Why do new strains of HIV spread slowly?
Most HIV epidemics are still dominated by the first strain that entered a particular population. New research published in PLOS computational biology offers an explanation of why the global mixing of HIV variants is so slow.

Single strains of HIV entered distinct populations across the world to establish local epidemics. Once established, these epidemics are resilient to the introduction of new strains, thus conserving "founder effects."
Ferdinandy et al.
Researchers from Eötvös Loránd University; Bence Ferdinandy, Dr Viktor Müller, and colleagues, analyzed simulated epidemics to understand how distinct HIV virus strains spreading in the same population compete and interfere with each other.

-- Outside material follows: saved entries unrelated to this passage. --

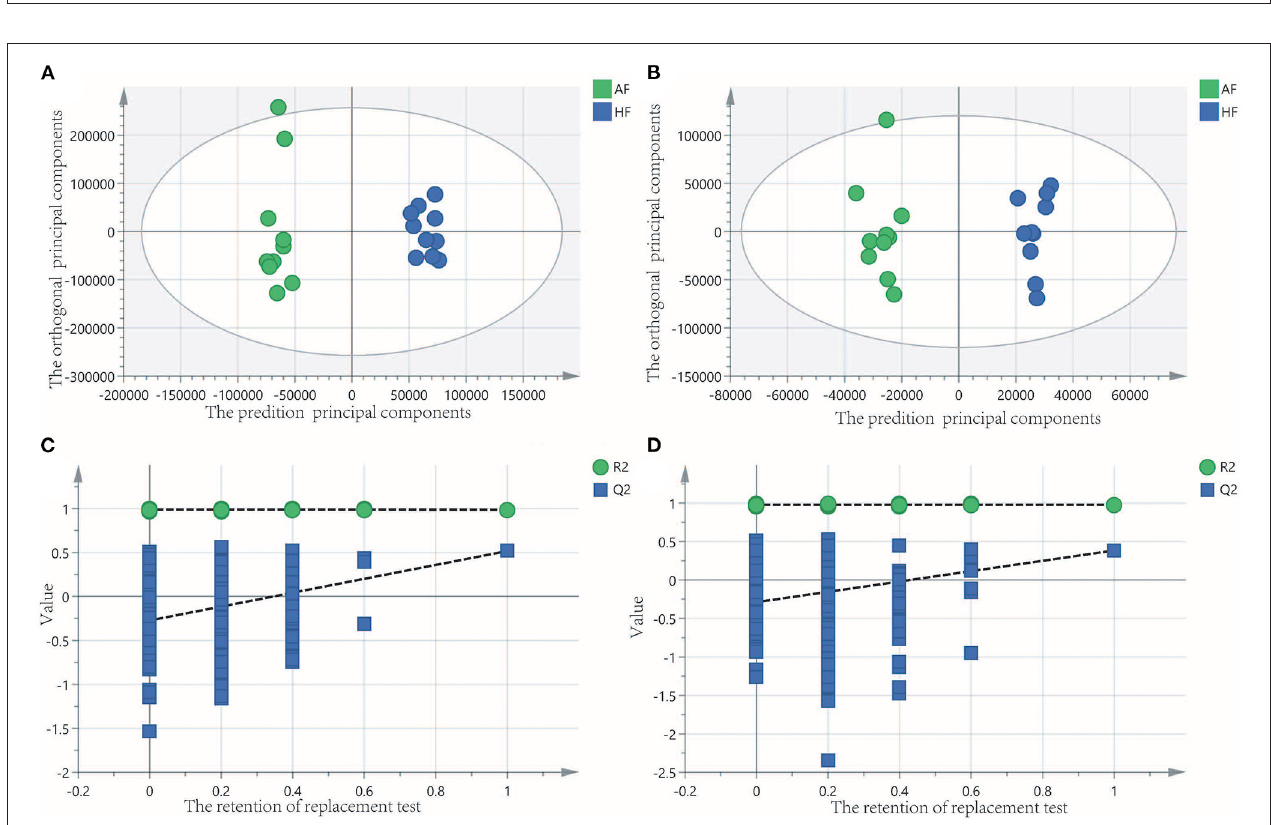
FIGURE 4 | Orthogonal partial least squares discriminant analysis (OPLS-DA) of score and permutation test plot for the healthy follicle (HF) and atretic follicle (AF) groups. (A,C) were in the positive ion mode; (B,D) were in the negative ion mode. The intercept limit of Q2 was calculated by the regression line, which was the plot of Q2 from the permutation test in the OPLS-DA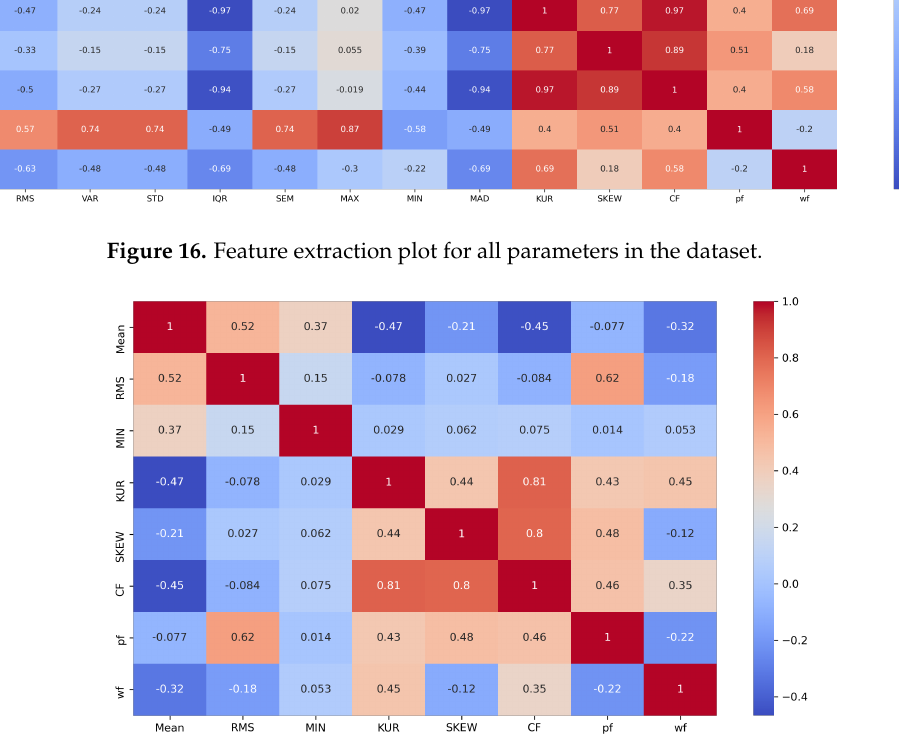
Figure 17. Feature selection plot for all parameters in the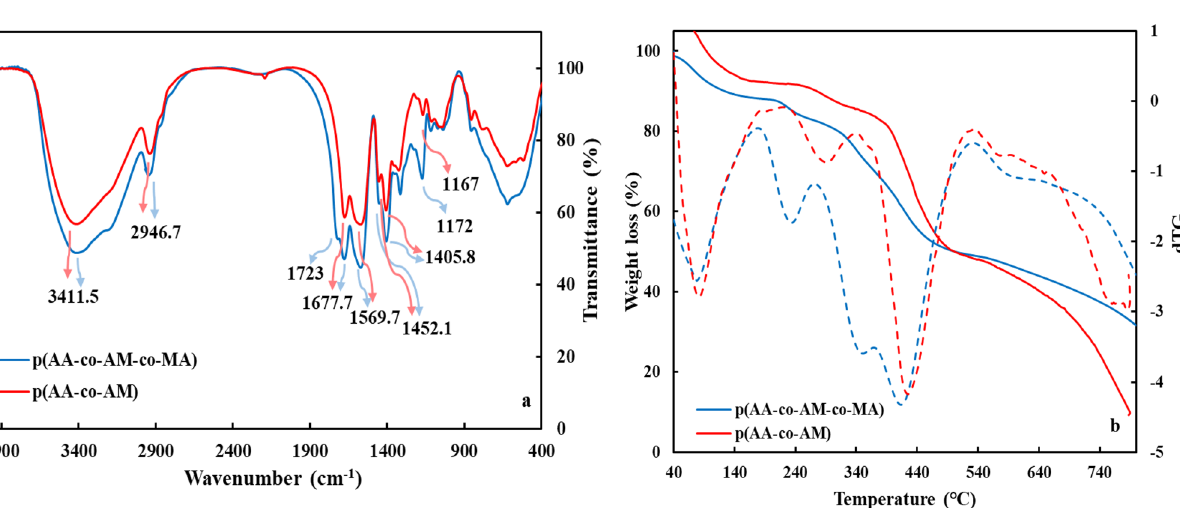
Figure 2. ( a ) FT-IR spectra of p(AA-co-AM-co-MA) and p(AA-co-AM), and ( b ) TGA and dTG of p(AA-co- AM-co-MA) and p(AA-co-AM)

The authors show that once a strain of HIV has established a stable epidemic, it can slow down the invasion of secondary strains into the population. The primary factor is because individuals infected with the first HIV strain survive for a relatively long time and are resilient to 'superinfection' from a second strain. The individuals effectively impose 'roadblocks' for the spread of invader strains in the network of sexual contacts.
The results imply that the HIV variants that dominate the global epidemic today may not be the most transmissible strains: they may simply have been the 'luckiest', picked up by chance to ride the first wave of expansion from the epicenter of the pandemic in Central Africa.
More transmissible strains are likely to exist or be created by mutation and recombination, and these strains may eventually outgrow the current variants, a warning that the pandemic is not 'static': it may grow further on a longer time scale. In contrast, eliminating the epidemic could increase the risk of emergent HIV lineages from novel cross-species transmissions.